EXERCISE AIM:
A single number is the answer: the count of lines in these records with "Redis" in them.
• • • • • • •
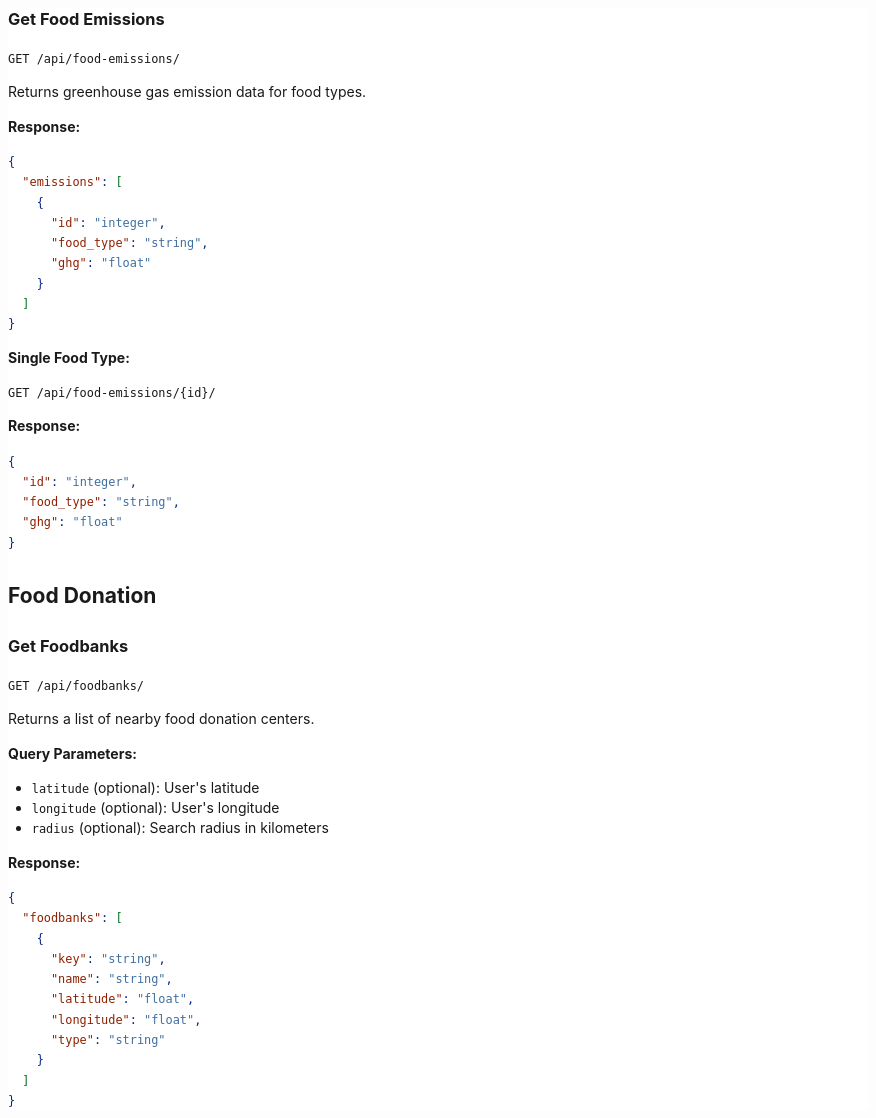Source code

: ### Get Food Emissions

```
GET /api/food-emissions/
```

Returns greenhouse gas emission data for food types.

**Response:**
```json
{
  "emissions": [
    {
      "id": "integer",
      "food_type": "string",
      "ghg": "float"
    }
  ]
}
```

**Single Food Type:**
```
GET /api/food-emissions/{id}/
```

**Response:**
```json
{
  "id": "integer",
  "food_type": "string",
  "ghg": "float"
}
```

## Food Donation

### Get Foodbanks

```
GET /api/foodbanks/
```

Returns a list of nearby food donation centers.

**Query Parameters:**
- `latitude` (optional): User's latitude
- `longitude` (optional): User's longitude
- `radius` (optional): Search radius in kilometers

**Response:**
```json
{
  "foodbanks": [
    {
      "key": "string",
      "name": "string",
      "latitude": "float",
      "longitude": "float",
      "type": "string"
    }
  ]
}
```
• • • • • • •
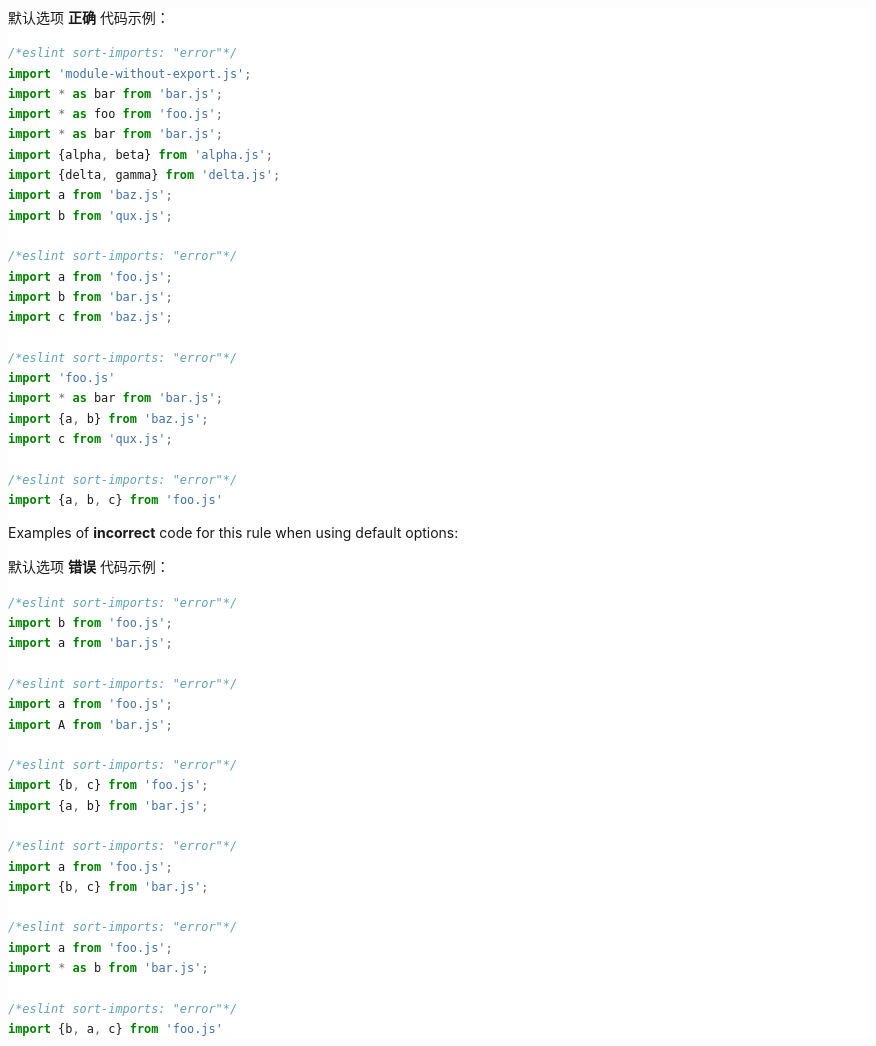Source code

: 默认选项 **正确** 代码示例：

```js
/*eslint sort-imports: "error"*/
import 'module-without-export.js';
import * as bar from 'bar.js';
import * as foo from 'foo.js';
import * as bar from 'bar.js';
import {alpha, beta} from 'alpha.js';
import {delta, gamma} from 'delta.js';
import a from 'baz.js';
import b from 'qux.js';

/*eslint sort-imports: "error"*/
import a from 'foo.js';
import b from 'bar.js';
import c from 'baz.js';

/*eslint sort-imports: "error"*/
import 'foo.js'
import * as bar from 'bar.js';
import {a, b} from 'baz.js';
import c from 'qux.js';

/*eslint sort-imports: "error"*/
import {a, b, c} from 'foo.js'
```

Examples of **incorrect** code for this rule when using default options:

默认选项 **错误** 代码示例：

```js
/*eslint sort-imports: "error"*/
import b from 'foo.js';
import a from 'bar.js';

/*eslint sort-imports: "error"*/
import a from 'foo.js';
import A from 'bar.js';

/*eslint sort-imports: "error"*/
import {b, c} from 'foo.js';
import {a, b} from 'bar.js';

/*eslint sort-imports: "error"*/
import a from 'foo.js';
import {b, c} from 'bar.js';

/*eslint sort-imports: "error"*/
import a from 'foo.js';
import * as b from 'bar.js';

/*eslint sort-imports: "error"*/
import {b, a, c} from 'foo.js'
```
• • • • • • •
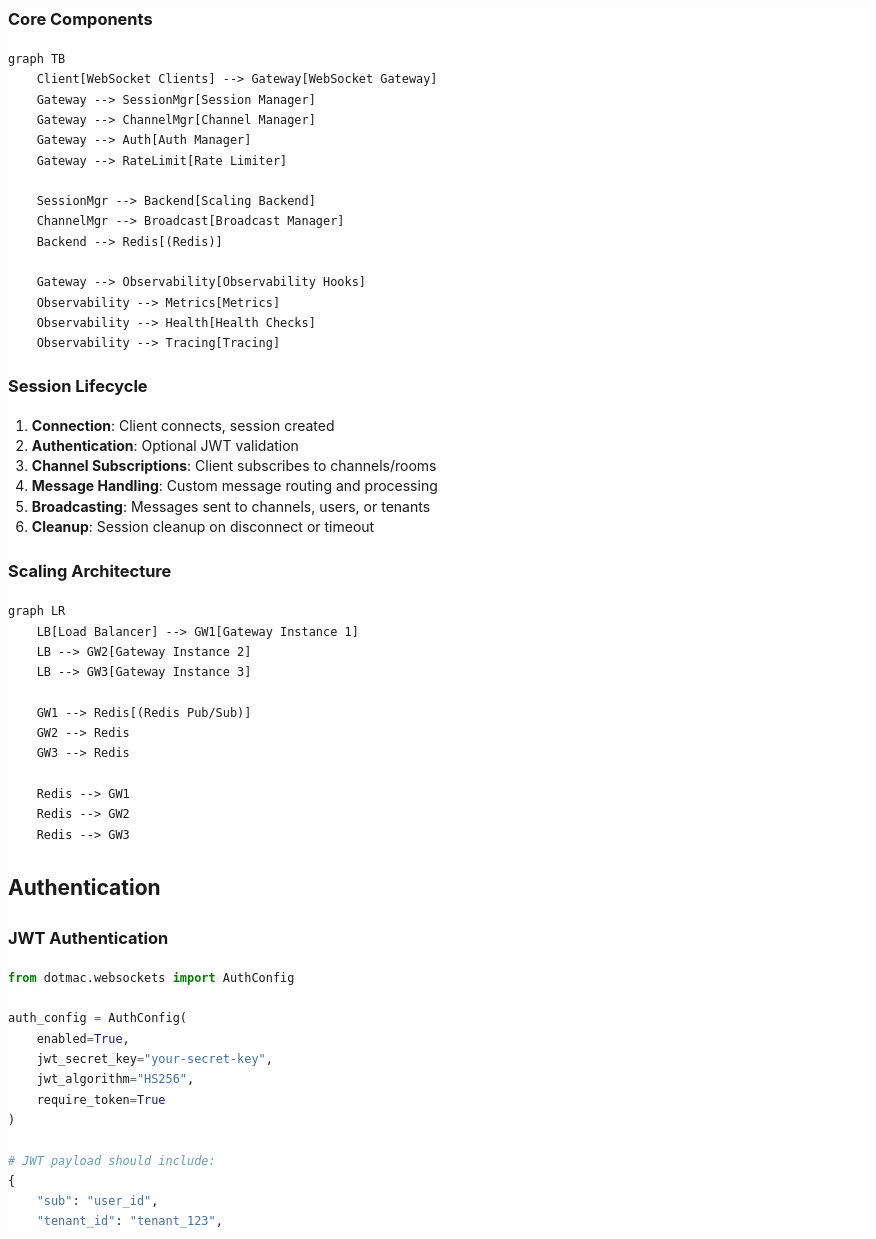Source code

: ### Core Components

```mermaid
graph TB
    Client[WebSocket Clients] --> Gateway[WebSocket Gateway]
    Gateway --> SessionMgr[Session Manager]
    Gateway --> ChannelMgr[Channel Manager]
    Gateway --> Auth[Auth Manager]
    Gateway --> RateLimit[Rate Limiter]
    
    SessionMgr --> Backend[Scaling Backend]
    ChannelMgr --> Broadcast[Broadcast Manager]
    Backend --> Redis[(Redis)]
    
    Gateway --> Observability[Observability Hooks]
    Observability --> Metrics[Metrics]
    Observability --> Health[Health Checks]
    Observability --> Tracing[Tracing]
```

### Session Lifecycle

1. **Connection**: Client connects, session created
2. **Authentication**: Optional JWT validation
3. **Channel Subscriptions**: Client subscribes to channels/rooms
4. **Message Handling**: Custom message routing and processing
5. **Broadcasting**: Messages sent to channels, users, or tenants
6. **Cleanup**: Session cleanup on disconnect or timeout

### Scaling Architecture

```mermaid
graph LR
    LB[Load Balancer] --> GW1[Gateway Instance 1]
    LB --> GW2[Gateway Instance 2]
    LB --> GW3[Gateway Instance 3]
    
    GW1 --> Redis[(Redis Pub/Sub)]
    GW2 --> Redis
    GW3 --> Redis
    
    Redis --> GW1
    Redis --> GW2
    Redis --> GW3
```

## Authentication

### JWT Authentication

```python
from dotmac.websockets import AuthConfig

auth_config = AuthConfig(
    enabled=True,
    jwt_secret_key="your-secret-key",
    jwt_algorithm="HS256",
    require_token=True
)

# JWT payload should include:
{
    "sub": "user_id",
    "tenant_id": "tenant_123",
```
• • • • • • •
ANSWER AREA:
7